Extracellular Matrix Scaffold Technology for Bioartificial Pancreas Engineering: State of the Art and Future Challenges

Abstract

Emergent technologies in regenerative medicine may soon overcome the limitations of conventional diabetes therapies. Collaborative efforts across the subfields of stem cell technology, islet encapsulation, and biomaterial carriers seek to produce a bioengineered pancreas capable of restoring endocrine function in patients with insulin-dependent diabetes. These technologies rely on a robust understanding of the extracellular matrix (ECM), the supportive 3-dimensional network of proteins necessary for cellular attachment, proliferation, and differentiation. Although these functions can be partially approximated by biosynthetic carriers, novel decellularization protocols have allowed researchers to discover the advantages afforded by the native pancreatic ECM. The native ECM has proven to be an optimal platform for recellularization and whole-organ pancreas bioengineering, an exciting new field with the potential to resolve the dire shortage of transplantable organs. This review seeks to contextualize recent findings, discuss current research goals, and identify future challenges of regenerative medicine as it applies to diabetes management.

Keywords: bioartificial pancreas; diabetes mellitus; extracellular matrix; insulin; regenerative medicine; stem cells.

Figure 1.

Schematic representation of decellularization–recellularization technology. (A) Whole organ consisting of both the cellular compartment (red shapes) and the ECM (blue network), which contains also growth factors (green dots). (B) Acellular organ, after stripping of all cells (red shapes have been cleared off). Native ECM (blue network) supposedly remains intact and preserved in all its fundamental components, growth factors (green dots) included. (C) The new organ is reconstituted with autologous cells (yellow shapes). Adapted from Orlando et al, with permission.

Figure 2.

Decellularization of whole porcine pancreas. (A) Porcine pancreas upon collection, with cannulated pancreatic duct. (B) The same pancreas after decellularization, showing a characteristic whitish/translucent appearance. (C, D) H&E staining of native and acellular porcine pancreas, respectively; the dense cellularity of the native pancreas is lost post detergent perfusion (arrow indicates an islet, which is extrapolated in the small cartoon). Adapted from Mirmalek-Sani et al, with permission.

Figure 3.

Appearance of the innate, intrinsic vasculature in the decellularized porcine pancreas. (A, B) Perfusion of fluorescein isothiocyanate (FITC)–labeled dextran beads inside the decellularized pancreas, shown under fluorescent and bright light microscopy, respectively. (C) High magnification of panel A shows intact vessels inside the decellularized pancreas perfused with FITC-labeled dextran beads. (D) Fluoroangiograph of acellular porcine pancreas vasculature following perfusion of Conray® contrast agent. (F) Scanning electron micrograph of a preserved blood vessel with intact and smooth basal lamina layer. Scale bar = 200 µm. Adapted from Mirmalek-Sani et al, with permission.

Figure 4.

Immunohistochemistry of acellular porcine pancreas ECM. IHC staining shows widespread expression of structural ECM proteins, namely collagen type I (A), collagen type III (B), collagen type IV (C), and laminin (D, E). (F) Scanning electron micrograph depicting dense and fibrous arrangement of matrix proteins (scale bars = 200 µm (A-C), 500 µm (D), 100 µm (E), and 20 µm (F)). Adapted from Mirmalek-Sani et al, with permission.

Figure 5.

Functionality test of porcine islets seeded on porcine ECM. Time course data from perfusion of control (unseeded) porcine islets (blue) or islets seeded onto acellular pancreatic matrix (green). Groups were cultured for 3 days then subjected to a glucose challenge.
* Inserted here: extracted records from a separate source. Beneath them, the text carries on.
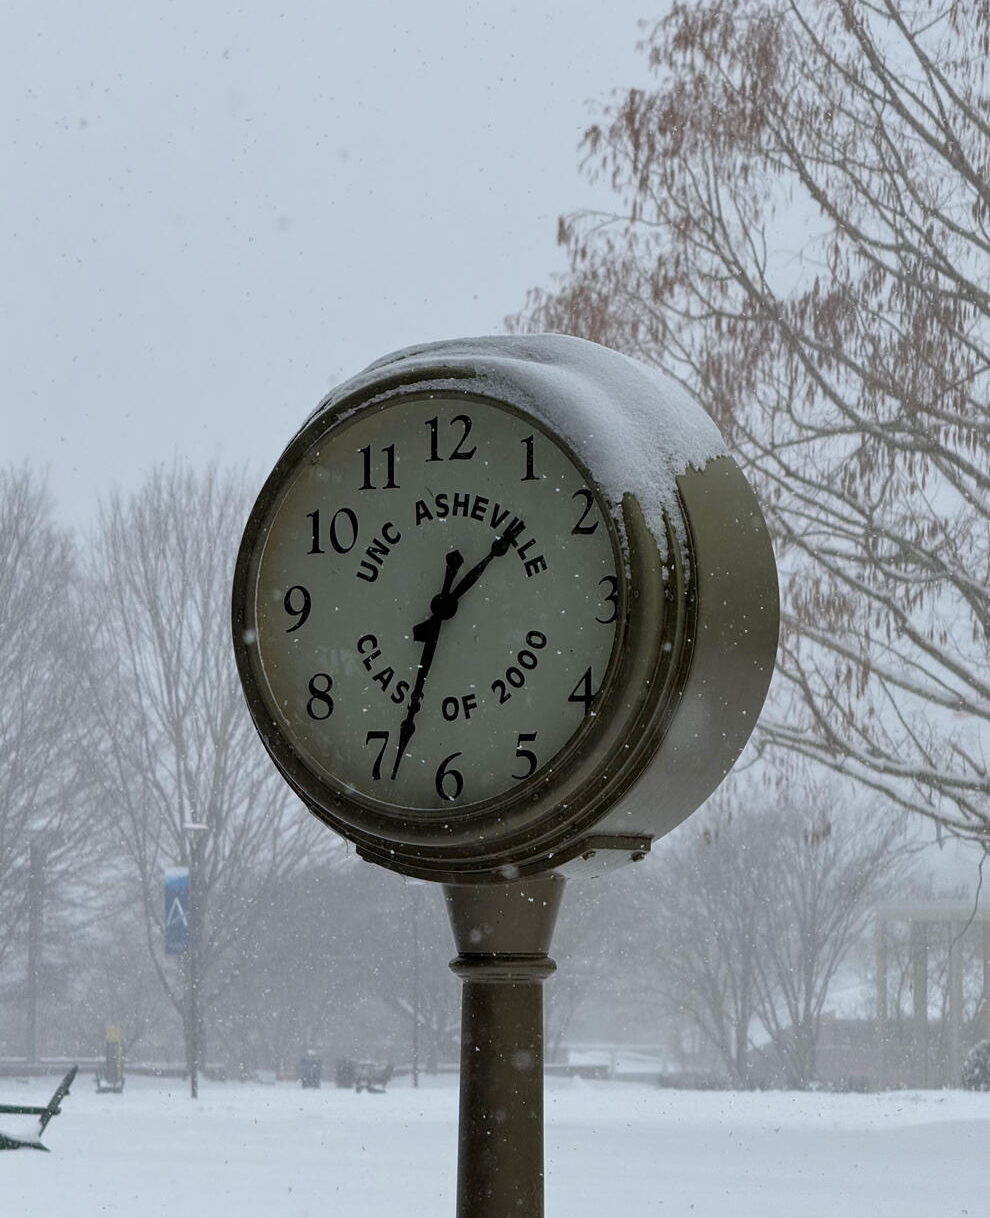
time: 1:33
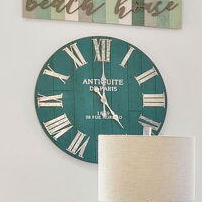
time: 5:00
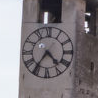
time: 4:35
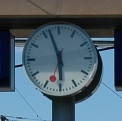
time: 5:56
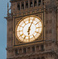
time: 6:03
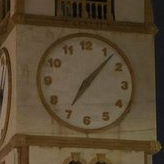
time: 7:07
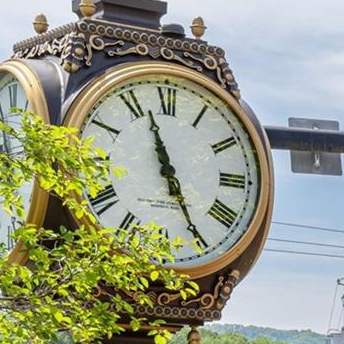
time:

Low glucose levels (3.3 mM) represented physiological euglycemia of 60 mg/dL, and the transition to high glucose (11.1 mM) represented the upper limit postprandial levels of 200 mg/dL. Both groups displayed increased insulin secretion during high glucose perfusion, with islets seeded onto scaffolds demonstrating higher peak insulin secretion values, observed specifically at 50, 55 and 75 minutes. Both groups showed a reduction of insulin secretion after a return to low (basal) glucose concentration. Adapted from Mirmalek-Sani et al, with permission.